The Martha’s Vineyard Community Seed Library, one of three of its kind in the state, was launched in October at the West Tisbury library, and is already drawing students and backyard gardeners. The seed library — a 24-drawer cabinet — is a collaborative project of Island Grown Schools, the Farm Institute, and the West Tisbury Public Free Library. Islanders — anyone planning on growing crops — can both contribute to and withdraw seeds from the cabinet. The first cabinet contributions were different varieties of peas, lettuce, and tomatoes.Once you withdraw, you are expected to bring back the seeds from your harvest to the library for the next gardener.
According to Noli Taylor, co-founder of the seed library and director of Island Grown Schools (IGS), the mission of the Martha’s Vineyard Community Seed Library is to “create a space for the community to celebrate seed diversity, reclaim the ancient practice of seed saving and sharing, and give back to the Island by creating a unique collection of seeds suited to our local environment.”
Recently, the regulations governing seed distribution in many states have put pressure on seed libraries. Seed enthusiasts and farmers alike are working toward freeing seed libraries from unnecessary government policies. Fortunately for the Island seed library, there are no regulations in Massachusetts that limit or prohibit the existence of seed libraries. Ms. Taylor hopes it will stay that way: she has served on the Board of Food and Agriculture for the State Department of Agricultural Resources, and has spoken with the General Counsel about Massachusetts state laws governing the free sharing of seeds.
The funding for the West Tisbury seed library came from the Betsy and Jesse Fink Foundation of Norwalk, Conn., Glenn Roberts and Anson Mills, and an anonymous donor. The “seed money” helped organize a seed summit and purchase seed cabinets and materials for seed processing, and is supporting numerous workshops. Ken Greene, the founder of the Hudson Valley Seed Library, was brought to the Vineyard early last year to help the process of organizing the seed library, and has acted as a mentor for the fledgling effort.

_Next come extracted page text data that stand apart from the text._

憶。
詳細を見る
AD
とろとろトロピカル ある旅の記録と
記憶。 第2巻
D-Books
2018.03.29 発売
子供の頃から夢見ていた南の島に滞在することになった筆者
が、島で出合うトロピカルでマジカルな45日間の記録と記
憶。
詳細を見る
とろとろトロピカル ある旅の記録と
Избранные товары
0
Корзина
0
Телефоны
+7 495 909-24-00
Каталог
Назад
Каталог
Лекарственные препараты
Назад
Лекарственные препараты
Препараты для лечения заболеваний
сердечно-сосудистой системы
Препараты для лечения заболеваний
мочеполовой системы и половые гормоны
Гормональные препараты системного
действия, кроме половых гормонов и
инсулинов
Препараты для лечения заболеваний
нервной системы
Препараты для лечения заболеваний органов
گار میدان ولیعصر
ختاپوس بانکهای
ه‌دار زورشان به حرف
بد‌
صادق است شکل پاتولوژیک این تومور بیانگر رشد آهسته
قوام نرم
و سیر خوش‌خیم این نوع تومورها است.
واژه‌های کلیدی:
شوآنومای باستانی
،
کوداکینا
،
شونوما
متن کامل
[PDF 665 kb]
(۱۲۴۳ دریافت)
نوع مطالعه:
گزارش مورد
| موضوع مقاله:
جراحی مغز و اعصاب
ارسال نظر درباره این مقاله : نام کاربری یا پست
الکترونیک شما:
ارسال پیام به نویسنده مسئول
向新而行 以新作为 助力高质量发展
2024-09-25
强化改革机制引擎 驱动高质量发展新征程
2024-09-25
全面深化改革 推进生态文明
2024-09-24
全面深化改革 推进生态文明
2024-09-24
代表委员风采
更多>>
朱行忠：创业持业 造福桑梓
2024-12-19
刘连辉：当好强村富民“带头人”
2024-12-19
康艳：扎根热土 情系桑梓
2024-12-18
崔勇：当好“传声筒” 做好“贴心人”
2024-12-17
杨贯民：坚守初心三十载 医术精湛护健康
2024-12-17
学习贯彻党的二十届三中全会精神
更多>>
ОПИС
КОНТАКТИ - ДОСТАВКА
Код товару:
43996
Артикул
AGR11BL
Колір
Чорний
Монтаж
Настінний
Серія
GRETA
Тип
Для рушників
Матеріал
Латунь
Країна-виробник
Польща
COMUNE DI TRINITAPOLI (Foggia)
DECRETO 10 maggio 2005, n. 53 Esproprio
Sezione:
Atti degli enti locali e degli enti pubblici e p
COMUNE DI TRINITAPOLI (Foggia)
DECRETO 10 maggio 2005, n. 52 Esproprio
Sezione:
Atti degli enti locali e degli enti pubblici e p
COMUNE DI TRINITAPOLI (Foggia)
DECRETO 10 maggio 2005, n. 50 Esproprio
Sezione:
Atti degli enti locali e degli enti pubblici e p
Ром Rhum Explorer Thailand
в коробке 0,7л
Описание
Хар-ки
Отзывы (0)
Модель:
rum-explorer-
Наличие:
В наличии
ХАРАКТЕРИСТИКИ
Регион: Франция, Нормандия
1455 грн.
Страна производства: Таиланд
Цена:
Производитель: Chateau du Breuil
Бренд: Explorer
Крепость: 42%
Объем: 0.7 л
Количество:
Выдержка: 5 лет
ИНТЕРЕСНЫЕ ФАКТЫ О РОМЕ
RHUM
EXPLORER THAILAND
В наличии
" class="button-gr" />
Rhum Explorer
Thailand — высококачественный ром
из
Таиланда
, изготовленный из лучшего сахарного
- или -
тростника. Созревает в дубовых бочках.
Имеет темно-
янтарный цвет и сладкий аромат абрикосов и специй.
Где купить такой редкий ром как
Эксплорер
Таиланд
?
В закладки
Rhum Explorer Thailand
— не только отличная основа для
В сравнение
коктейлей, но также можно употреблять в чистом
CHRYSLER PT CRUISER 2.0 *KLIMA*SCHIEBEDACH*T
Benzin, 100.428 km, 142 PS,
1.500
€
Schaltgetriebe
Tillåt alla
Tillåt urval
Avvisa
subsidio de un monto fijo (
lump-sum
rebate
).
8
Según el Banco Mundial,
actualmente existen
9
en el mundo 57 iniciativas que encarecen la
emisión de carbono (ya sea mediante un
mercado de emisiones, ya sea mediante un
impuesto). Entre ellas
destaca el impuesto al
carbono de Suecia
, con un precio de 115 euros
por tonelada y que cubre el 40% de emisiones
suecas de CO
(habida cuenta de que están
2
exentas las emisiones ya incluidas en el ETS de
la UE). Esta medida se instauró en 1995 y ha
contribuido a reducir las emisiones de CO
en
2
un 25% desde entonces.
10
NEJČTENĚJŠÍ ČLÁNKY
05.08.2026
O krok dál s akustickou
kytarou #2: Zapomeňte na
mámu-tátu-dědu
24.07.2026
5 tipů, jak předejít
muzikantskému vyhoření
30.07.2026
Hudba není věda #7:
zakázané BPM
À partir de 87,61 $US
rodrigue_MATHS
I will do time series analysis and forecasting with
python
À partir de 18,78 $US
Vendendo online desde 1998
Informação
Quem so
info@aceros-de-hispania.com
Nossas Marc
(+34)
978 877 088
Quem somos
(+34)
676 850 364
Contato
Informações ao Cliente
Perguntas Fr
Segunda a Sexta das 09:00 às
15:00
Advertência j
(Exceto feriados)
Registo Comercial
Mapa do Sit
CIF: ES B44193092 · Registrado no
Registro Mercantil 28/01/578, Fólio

In addition, IGS recently launched the Farm Project, where students help facilitate many of the workshops and fundraisers for the seed library. “Seed saving has become an integral tool for connecting with students about food culture, life cycles, and community,” said Claire Lafave, IGS Farm Project coordinator, in a recent Saving Seeds newsletter.
Astrid Tilton, a junior at the Charter School, has been a part of the Farm Project since October. She has taught two seed-saving workshops at the West Tisbury library. Astrid has been enjoying the project. In an email to the Times, she said, “I love working with the seed library. When you’re holding a handful of seeds you can’t help but feel great about the world. Each one is full of hope.” She wrote that she now understands the importance of the project: “Seed saving gives power back to local communities. It’s so simple but incredibly powerful. It’s the difference between a lot of home gardeners and a local food movement or sustainable community.”
Looking into the future of the seed library, Noli Taylor said, “I hope the seed library will bring in more and more people in the community to learn how to save seeds, to engage in the free sharing of seeds with one another, and to work together to grow a collection of seeds that will grow well in our Island environment.”